Behavioral Insights: The paper measures Llama2's cooperative tendencies along several behavioral dimensions and compares these behaviors with established human strategies in economic game theory.

Methodology

The methodology section of the paper is crucial for replicability and rigor. The authors employed a three-pronged approach:

Meta-prompting Technique: By using prompt comprehension questions, the researchers ensured Llama2's understanding of game mechanics and historical data logging. This approach involved assessing the LLM's accuracy in answering rule-based questions, chronological sequence queries, and cumulative game statistics.
Memory Window Analysis: The experiments determined how different memory window sizes (number of recent rounds considered in decision-making) impacted Llama2’s strategic play. They concluded that a window size of 10 rounds offered the best balance between completeness and practical effectiveness.
Behavioral Profiling and Strategy Analysis: Using dimensions outlined in classic game theory, such as niceness, forgiveness, retaliation, and troublemaking, the authors profiled the LLM’s behavior. They also applied a Strategy Frequency Estimation Method (SFEM) to evaluate the alignment of Llama2's play with known human strategies.

Findings

One of the salient findings is that Llama2 exhibits a higher inclination towards cooperative behavior compared to humans. Notably, Llama2 tends not to initiate defection and adopts a forgiving stance when the opponent's defection rate drops below 30%. The paper identifies a sigmoid relationship between the probability of Llama2's cooperation and the opponent's cooperation level. The transition from predominantly defecting to cooperative behavior happens abruptly when the opponent's cooperation probability exceeds a threshold of 0.6-0.7.

Numerical Insights

The paper’s numerical analysis reveals several strong results:

Initial Cooperation: Llama2 starts by not defecting first, displaying a cooperative intent from the onset of the games.
Forgiveness Threshold: Llama2 shifts towards cooperation sharply when the opponent's defection rate dips below 30%.
Strategy Transition: Analyzing SFEM scores, the authors found that Llama2's behavior transitions from a Grim strategy to an Always strategy as the opponent’s cooperation probability increases.

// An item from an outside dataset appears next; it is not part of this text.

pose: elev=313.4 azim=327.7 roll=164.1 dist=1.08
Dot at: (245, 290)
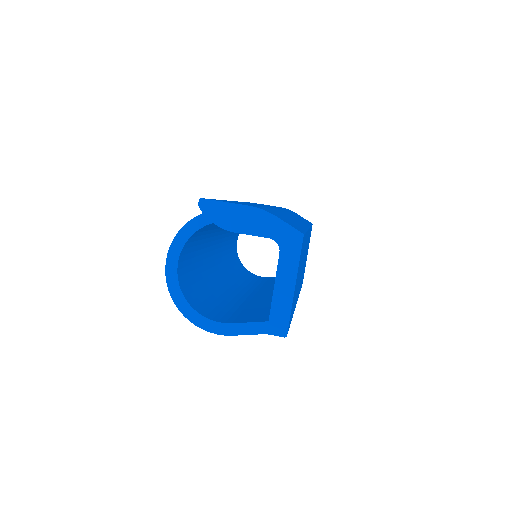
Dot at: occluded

Implications and Future Directions

The findings have profound implications for the deployment of LLMs in socially interactive contexts:

Behavioral Consistency: The observed higher propensity for cooperation suggests that LLMs like Llama2 are aligned with norms of cooperative human behavior, at least in experimentally controlled environments.
Auditing and Alignment: The paper's methodology contributes to the broader field of LLM auditing and alignment, providing tools to systematically evaluate how these models adhere to desired behavioral norms and values.
Emergent Social Dynamics: By expanding the range of opponents and scenarios, future research could further explore how LLMs handle more complex and sophisticated social interactions.

Conclusion

Overall, this paper is a significant step towards understanding the social behaviors encoded within LLMs. The systematic approach and rigorous experimental design set a high standard for future research in this domain. As LLMs become increasingly integrated into daily technological applications, such studies are indispensable for ensuring that these models operate within acceptable social and ethical parameters. The methods and findings presented can serve as a benchmark for future investigations and applications in AI-driven social simulations.